Павел ясно это осознавал. Обида заполняла его. Это недоверие к его юности, к его молодости не раз приходилось ему испытывать, когда случай выдвигал его, как исполнителя той или иной задачи. Недоверие вызывали одни только годы и ничто больше. Эта острая обида за молодость заполняла его возмущением и протестом каждый раз, когда выдвинутый для того или иного поручения он видел в глазах большевиков, поручавших ему дело, тот же взгляд полунедоверия и нерешительности, который он сейчас видел в глазах Лагутиной.
И невнимательно вслушиваясь в речь продкомиссара с ещё не осевшим раздражением думал: "Лагутина не смотрела бы так испуганно, если бы её провожатым был хотя бы сидящий впереди широкоплечий с крепким затылком секретарь агитпропа Подива по одному только, что ему не семнадцать, а уже, наверное, все тридцать лет… бумагоед, чернильная душа".
И незаметно для себя самого его раздражение вылилось на ни в чём не повинного секретаря агитпропа, которому и не чудилось, что он вызвал такие неприязненные мысли по своему адресу у соседа. Но раздражение как сразу вспыхнуло, разу же быстро и улеглось.
Заседание кончилось. В одиночку и группами товарищей поднимались и выходили, не дожидаясь конца.
Партер устал и, как всегда перед концом заседания, был шумлив и невнимателен. Быстро кидая слова, продкомиссар читал резолюцию, стоя голосовали, и беспорядочной шумной толпою заседавшие двинулись к выходам. Вслед выкрикивались сообщения о различных совещаниях, но их никто не слушал – зал пустел.
Выйдя на подъезд, Лагутина и Павел остановились, пропуская мимо себя поток выходивших. Завернув рукав блузки, Лагутина всматривалась в часы.
– Половина второго. Ну, пойдём, – сказала она, повернувшись к Павлу.
Они пошли сначала в общей толпе, постепенно тающей, через двадцать минут они уже шли вдвоём, изредка перекидываясь словами. Говорила больше Лагутина.

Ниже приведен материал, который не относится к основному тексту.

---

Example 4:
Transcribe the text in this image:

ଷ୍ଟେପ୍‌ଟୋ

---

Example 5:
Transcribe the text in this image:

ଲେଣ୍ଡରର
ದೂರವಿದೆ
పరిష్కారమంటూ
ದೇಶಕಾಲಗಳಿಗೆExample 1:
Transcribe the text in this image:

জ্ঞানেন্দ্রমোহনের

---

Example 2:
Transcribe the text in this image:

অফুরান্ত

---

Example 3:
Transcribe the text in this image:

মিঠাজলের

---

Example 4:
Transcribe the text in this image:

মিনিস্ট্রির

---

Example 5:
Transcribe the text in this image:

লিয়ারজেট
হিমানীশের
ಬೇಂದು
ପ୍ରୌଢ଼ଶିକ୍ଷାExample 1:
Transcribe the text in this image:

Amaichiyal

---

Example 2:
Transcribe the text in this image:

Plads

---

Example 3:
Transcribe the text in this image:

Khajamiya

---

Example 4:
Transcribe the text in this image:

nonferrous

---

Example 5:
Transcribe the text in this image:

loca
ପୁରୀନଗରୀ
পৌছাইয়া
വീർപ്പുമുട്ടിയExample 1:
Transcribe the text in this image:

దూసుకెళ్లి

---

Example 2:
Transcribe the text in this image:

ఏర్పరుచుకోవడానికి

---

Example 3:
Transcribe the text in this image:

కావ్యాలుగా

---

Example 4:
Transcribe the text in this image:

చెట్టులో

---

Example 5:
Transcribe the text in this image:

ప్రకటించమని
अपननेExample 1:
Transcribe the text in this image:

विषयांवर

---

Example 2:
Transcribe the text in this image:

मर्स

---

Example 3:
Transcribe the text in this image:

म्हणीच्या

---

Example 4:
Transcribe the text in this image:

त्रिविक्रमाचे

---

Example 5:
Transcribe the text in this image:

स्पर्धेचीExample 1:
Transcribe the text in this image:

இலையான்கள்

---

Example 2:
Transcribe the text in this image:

Павел отвечал вначале отрывисто, коротко, но потом беседа завязалась. У Павла прошло чувство обиды на Лагутину.
"В сущности, чего я на неё озлился? Пусть себе думает, что хочет, – подумал он, – мне-то какое дело до её мыслей?"
Кончались центральные улицы города. Лагутина и Павел спускались вниз к огромному пустому рынку, глядевшему угрожающе своими бесконечными рядами пустых ларьков. На рыночной площади темнели четыре фигуры патрульных. Короткое знакомое "Кто идёт", "Пропуск", несколько фраз с той и другой стороны, и патруль остался позади.